There has been much news about the quiet revival that has been taking place. Young people are coming back to Church, and in turn choosing a way of life that looks different from the one the world promises will bring happiness. This quiet revival does not just mean that people are going to Church; it means they are also getting married and accepting God’s plan for family life, and perhaps “accepting” is an understatement. It is a desire being awakened that we did not even know we had, buried deep within our hearts, long encouraged to take second place to self fulfilment and success.

This revival may be seen in the rise in numbers of Gen Z attending Mass, but it is also evident in the quiet decisions of many young women to step off the relentless career climbing escalator. We are repeatedly told to delay motherhood, to freeze our eggs until our mid thirties, to secure the role or status that promises success and stability before even considering family life. Instead, many are choosing a humbler and more countercultural path, embracing life as young married couples, hoping and dreaming not of titles or promotions, but of getting each other to heaven and raising an army of little ones who will grow up to love the Lord and take the world by storm.

Yet stepping into this vocation does not always unfold as expected. We assume the two lines on a pregnancy test will appear quickly, after all, we are not using contraception. A year may pass with nothing. Blood tests come back normal. Fancy ovulation tests with flashing smiley faces, supplements, and cycle charting bring clarity but not the hoped for outcome. Mary knew this kind of waiting. Her “yes” came without guarantees or control over what would come next for her. Her motherhood was entrusted, not scheduled or managed. For women waiting for children, Mary is not a distant ideal but a companion in the space between promise and fulfilment.

Many young Catholic couples find themselves in this space of waiting. But I increasingly wonder whether this space is intended by God only for our spiritual advancement, or whether it is also shaped by a healthcare system that struggles to know where to begin to heal us. For many, this calling of motherhood feels fragile, uncertain, and increasingly out of reach.

When we seek help, the medical landscape we entrust ourselves to often deepens that fragility rather than relieving it. In England, the fertility narrative many of us encounter is not one of listening or healing, but a linear NHS pathway that moves steadily towards its final option, in vitro fertilisation. Fertility is treated as a problem to be bypassed rather than a dimension of a woman’s health to be understood, nurtured, and protected.

The conversation is familiar to many women: irregular cycles, months of trying, a desire for understanding. The first proposed solution is often the contraceptive pill, offered to “regulate” what has not been listened to. When we explain that we actually want our cycles, so that we can conceive, the system moves us along: monitoring, referrals, fertility clinics, and the ultimate end of IVF. Along the way, diagnoses are given: PCOS, suspected endometriosis, sometimes with success stories, but often without a plan for healing, only for finding ways around the problem.

There is something spiritually disorienting about this process. A woman is told that her body is malfunctioning, that it cannot be trusted, and that motherhood may only be possible if her fertility is overridden or outsourced. Even when no moral line is crossed, a deeper anthropology is at work, one that separates fertility from womanhood and pregnancy from health.

Within Catholic circles, one might expect a different story. And yet even here, many of us are left with only fragments. Occasionally someone mentions NaPro Technology, and it is often met by blank stares or a comment such as, “Oh, is that where they give you progesterone? I got that in my third pregnancy after I had had two miscarriages.” Few women have been taught the incredible and hopeful truth that fertility can be a source of information, that cycles are a vital sign, or that healing, real physical healing, is possible for many women.

NaPro Technology is not simply an ethical alternative to IVF. It is an expression of a different vision of the human person. It works with a woman’s natural cycles to identify and treat the underlying causes of infertility, miscarriage, and hormonal imbalance. It listens to the body before intervening. It seeks to restore health, trusting that fruitfulness, if it comes, will emerge from wholeness.

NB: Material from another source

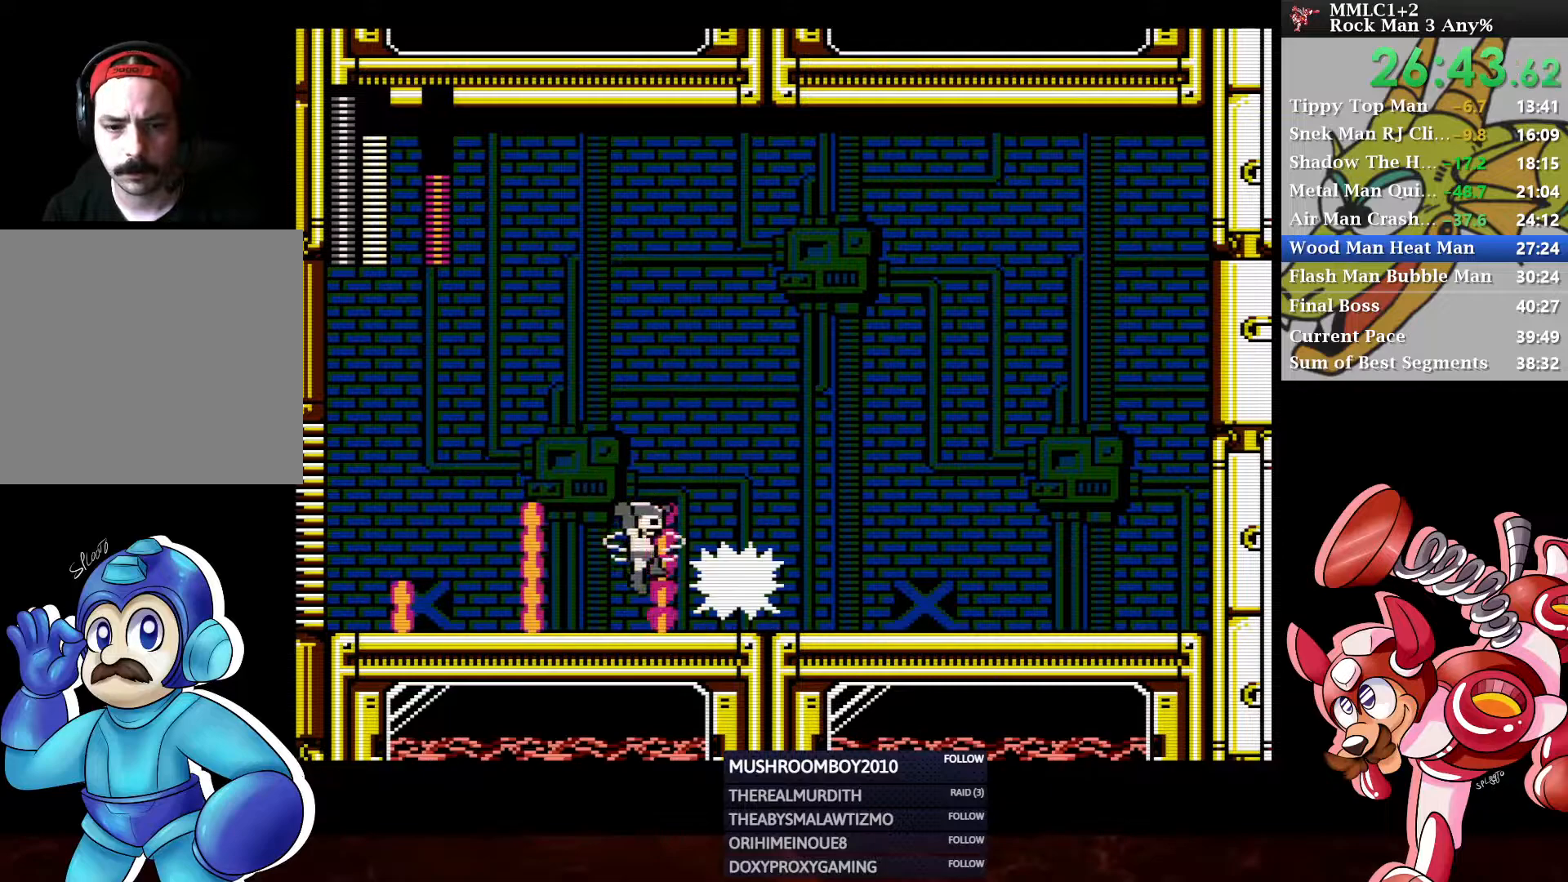
{"buttons": ["DPAD_RIGHT"], "left_stick": "center", "right_stick": "center", "events": [[17, "DPAD_RIGHT", "up"], [33, "DPAD_LEFT", "down"], [83, "X", "up"], [367, "DPAD_LEFT", "up"], [433, "DPAD_RIGHT", "down"]]}
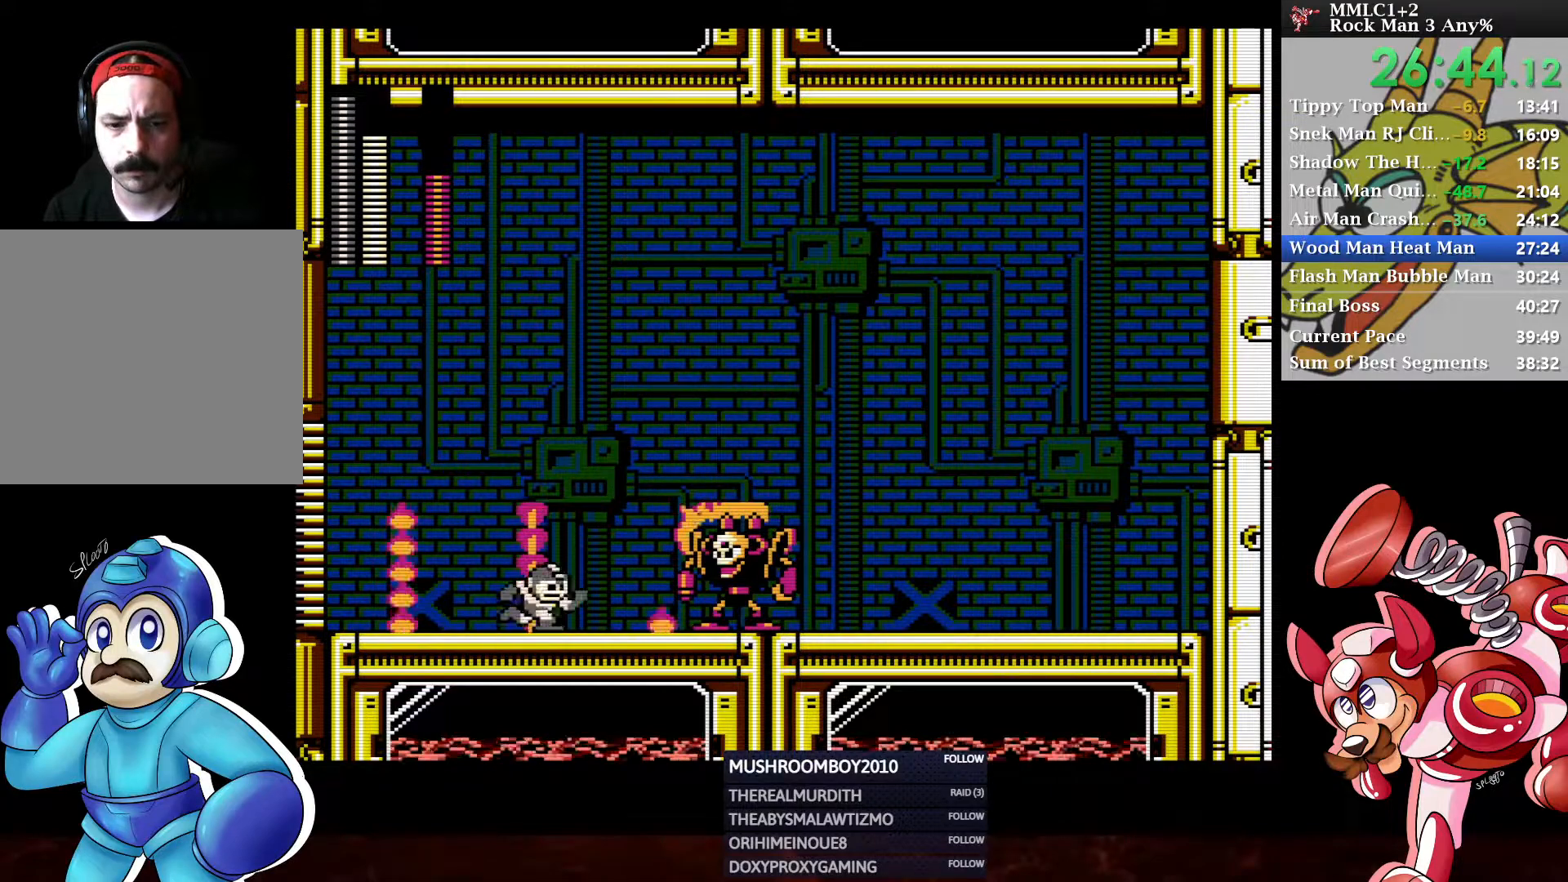
{"buttons": ["A", "DPAD_LEFT"], "left_stick": "center", "right_stick": "center", "events": [[83, "A", "down"], [183, "DPAD_RIGHT", "up"], [400, "DPAD_LEFT", "down"]]}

This approach resonates deeply with a Catholic sacramental imagination. Grace does not bypass nature; it heals and elevates it. Our bodies are not obstacles to holiness; God has, in fact, intricately designed us so that we can be co creators with Him. To treat fertility as something to suppress, manage, or override is not only a medical decision; it is a theological one.

This is a profound reason for hope and joy. For women who have been told, perhaps too quickly, that having children may be nearly impossible, a restorative path offers understanding, healing, and renewed hope. It affirms that their bodies are not beyond care, their stories are not finished, and that even in the most painful circumstances there is a path that honours both their dignity and desire for life. The results are encouraging. One study of 108 couples using NaPro Technology found that 66 per cent had a child within 24 months, compared with just 35 per cent of women aged 18 to 34 who had a child per IVF cycle.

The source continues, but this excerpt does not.